Lysophospholipids, long chain acylcarnitines and membrane dysfunction in the ischaemic heart.

Several findings suggest that the accumulation of ions and metabolites contribute to the electrophysiological alterations and associated malignant arrhythmias in the ischaemic heart. Our studies have focused on two amphipathic metabolites, lysophosphoglycerides (LPGs) and long-chain acylcarnitines (LCA). In an attempt to implicate any metabolite as contributing to the early electrophysiological alterations or subsequent development of irreversible cell injury in the ischaemic heart, several methodological and interpretative issues must be addressed, including the time course of accumulation and subcellular distribution.
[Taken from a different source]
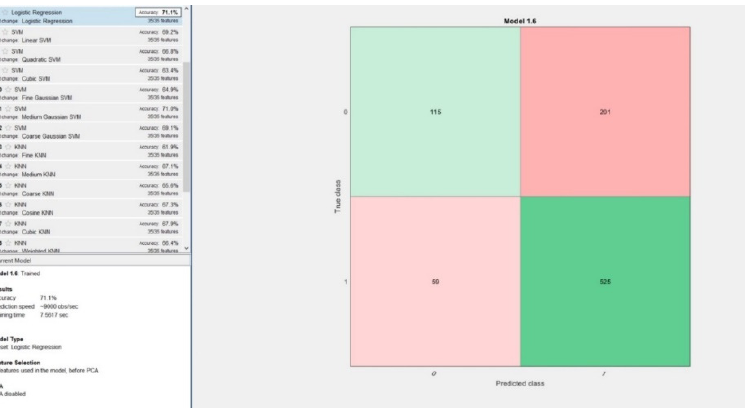
Figure 5. Best performing model obtained using 5-fold cross validation: Logistic Regression.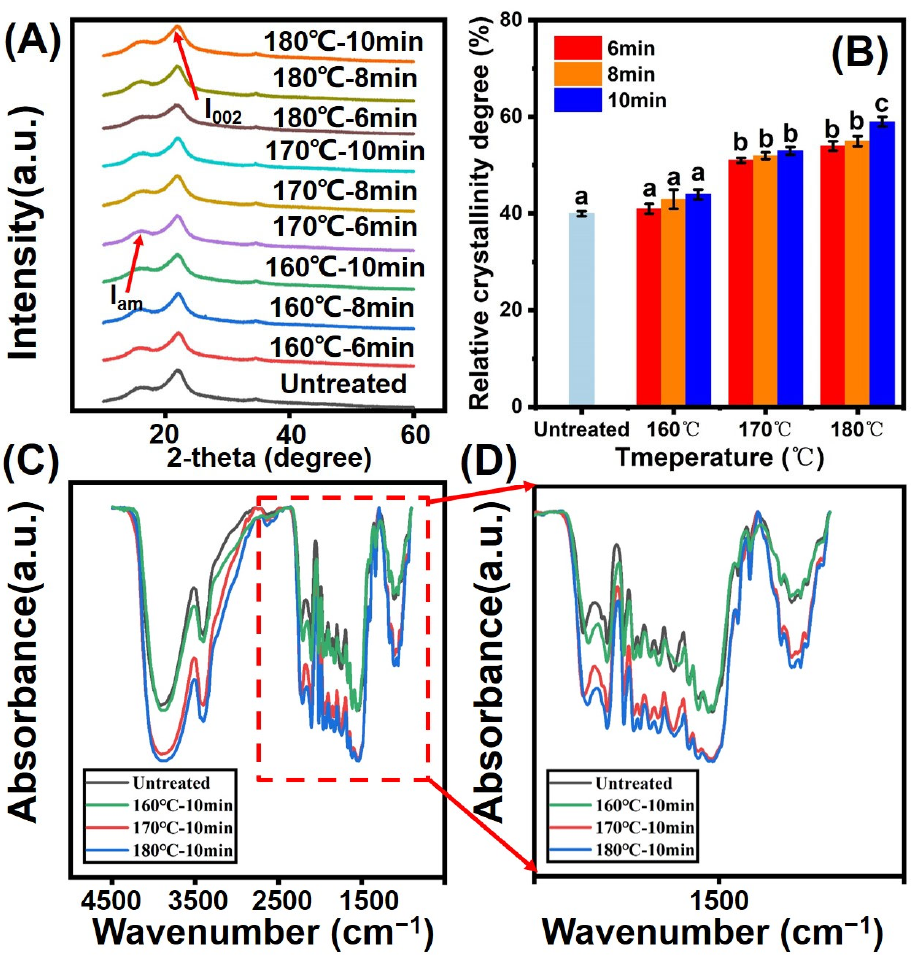
Figure 4. ( A ) XRD patterns of different specimens with the 2-theta angle ranges of 5–60; ( B ) Crystallinity index; ( C , D ) FTIR and enlarged FTIR curves. Different small letters shows significant differences between groups.As shown in ( C , D ), the FTIR curves of untreated and treated bamboo speci ‐ mens from 500 cm − 1 to 4500 cm − 1 were presented. The spectra of different bamboo samples presented the typical peaks of bamboo: 1731 cm − 1 (C=O strength vibrations of hemicellulose), 1230 cm − 1 (C ‐ O strength vibrations peaks), 1590 cm − 1 (stretching of carboxylic acid), and 1425 cm − 1 (strengthening of acetyl acid). It can be seen from the ( C ) that there are no significant differences between the FTIR spectra of untreated and treated bamboo specimens. The relative intensities of peak at 1370 cm − 1 do not change too much due to the stability of C ‐ H, illustrating that C ‐ H can remain unchanged during the thermal modification. The relative intensity of peaks at 1230 cm − 1 and 1730 cm − 1 show decreasing tendency in comparison to that of the control, which was due to the decomposition of the cellulose and hemicellulose in bamboo samples. During the saturated steam heat treatment process, the rel ‐ ative intensity of peaks at 1630 cm − 1 and 1590 cm − 1 increased with the increasing treatment temper ‐ ature. This can be attributed to the increase in lignin content. The condensation reaction of lignin positively contributes to the increase in relative lignin content and can enhance the dimensional stability of the bamboo specimen. Lastly, the relative intensity of peak at 898 cm − 1 obviously de ‐ creased, possibly resulted from acid environment provided by the decomposition of hemicellulose.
Current findings include: (1) both LPGs and LCA increase in ischaemic myocardium within 3 min, although the precise subcellular distributions have yet to be clarified, (2) electrophysiological alterations, analogous to those seen during ischaemia, are induced in vitro by both LPGs and LCA when as little as 1 mol% is incorporated into the sarcolemma (SL) based on EM autoradiography, (3) electrophysiological effects of LPGs are dependent on extracellular delivery, based on studies using intracellular pressure microinjection, (4) LPGs increase in both cardiac lymph and venular effluents in vivo within minutes to concentrations sufficient to induce electrophysiological alterations, (5) LCA increases in rat myocytes in vitro during hypoxia with a 5-fold increase in the SL determined by quantitative EM autoradiography. Inhibition of carnitine acyltransferase I (CAT-I) during hypoxia prevents not only the SL accumulation of LCA but also the associated electrophysiological alterations. Since the two major catabolic enzymes for LPGs are inhibited by LCA, studies are currently underway to assess the effects of inhibition of CAT-I during ischaemia in vivo, on both LCA and LPG accumulation and the influence on regional electrophysiological alterations and arrhythmogenesis.